14 sept. 2007

DISTIQUES DE BON CONSEIL

Naître, autant que possible, avec un peu de rente
Soit trente mille francs, d’autres diraient quarante.

Grandir en plein soleil, n’être point trop savant,
Autant, comme dit l’autre, en emporte le vent.

Pour ne point s’ennuyer, apprendre un métier digne
Comme…faire le bien ou pêcher à la ligne.

N’être pas de première force aux dominos,
Se torcher le derrière avecque les journaux.

Ne pas savoir quel est le tyran qui nous mène
Non plus que le bon dieu caporal de semaine.

Finalement pourtant s’en rapporter à lui
Pour la boule de son qu’il nous faut aujourd’hui.

Être sûr que demain débarque, sans mitaines,
Le roi qui doit changer en vin l’eau des fontaines.

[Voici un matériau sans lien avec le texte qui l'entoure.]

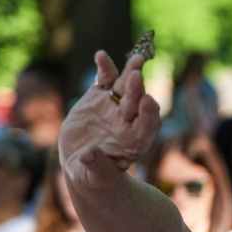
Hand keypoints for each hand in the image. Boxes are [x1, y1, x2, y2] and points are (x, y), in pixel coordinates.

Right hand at [58, 50, 160, 186]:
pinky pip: (104, 80)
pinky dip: (104, 68)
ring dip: (131, 72)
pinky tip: (100, 56)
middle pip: (137, 102)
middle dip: (136, 89)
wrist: (82, 163)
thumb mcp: (94, 176)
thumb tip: (90, 155)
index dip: (149, 114)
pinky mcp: (99, 97)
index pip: (147, 126)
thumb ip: (96, 166)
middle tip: (135, 76)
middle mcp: (129, 121)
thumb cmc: (94, 176)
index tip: (149, 102)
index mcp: (134, 142)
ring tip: (137, 59)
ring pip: (125, 87)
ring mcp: (115, 106)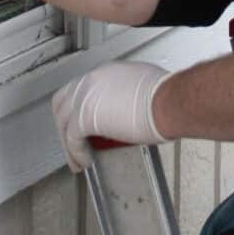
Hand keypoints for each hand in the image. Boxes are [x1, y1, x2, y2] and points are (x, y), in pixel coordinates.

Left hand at [52, 61, 171, 169]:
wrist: (168, 103)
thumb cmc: (167, 98)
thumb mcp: (145, 87)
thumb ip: (130, 94)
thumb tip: (133, 108)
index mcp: (106, 73)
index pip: (82, 89)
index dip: (79, 108)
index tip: (83, 123)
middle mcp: (91, 81)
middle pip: (64, 103)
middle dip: (65, 124)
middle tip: (72, 141)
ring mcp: (85, 98)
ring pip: (64, 122)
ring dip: (68, 142)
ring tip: (77, 158)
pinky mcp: (85, 117)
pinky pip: (72, 138)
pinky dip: (76, 152)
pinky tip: (84, 161)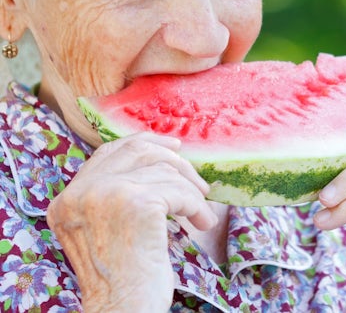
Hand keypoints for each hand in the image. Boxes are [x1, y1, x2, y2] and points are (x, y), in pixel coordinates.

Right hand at [47, 133, 216, 312]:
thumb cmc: (124, 277)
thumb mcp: (108, 228)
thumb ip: (118, 193)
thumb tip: (166, 155)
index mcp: (68, 199)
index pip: (109, 152)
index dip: (145, 143)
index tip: (173, 147)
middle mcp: (81, 193)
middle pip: (139, 152)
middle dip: (176, 163)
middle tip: (200, 184)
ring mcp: (107, 195)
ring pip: (164, 172)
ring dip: (191, 192)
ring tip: (201, 214)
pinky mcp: (137, 203)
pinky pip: (179, 192)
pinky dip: (196, 205)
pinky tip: (201, 222)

Se contenter de trois bouteilles par repas,
Car le sage sait bien que l’on n’en crève pas,

Se griser néanmoins quelquefois, pour mémoire,
Avec un vin qui ne soit pas aléatoire.

Redouter la louange autant comme le blâme ;
Elle vous amollit comme un baiser de femme.

Ne pas se marier : Cela te sert à quoi ?
N’en est-il pas assez qui se marient pour toi ?

Croire seulement la moitié de ce qu’on voit
Le quart de ce qu’on dit, et rien de ce qu’on oit.

Dire blanc aujourd’hui et demain noir ou mauve,
La vérité n’étant qu’une molle guimauve.

Plutôt que de courir aux salons de peinture
Allez voir si j’y suis dans la sainte nature.

Ne jamais demander une audience au Pape,
Se passer de Bazile ainsi que d’Esculape.

Ne point dire du mal, comme ça vous arrive,
Des magistrats, il faut que tout le monde vive.

Enfin sans la chercher, attendre en paix la mort,
Qui devra vous trouver, sans crainte, sans remord,

Sans vous causer non plus autrement de surprises
Que ne fait un prunier où poussent les cerises :

C’est un commencement, n’est-il pas vrai, Seigneur ?
Vers la Sagesse comme aussi vers le Bonheur.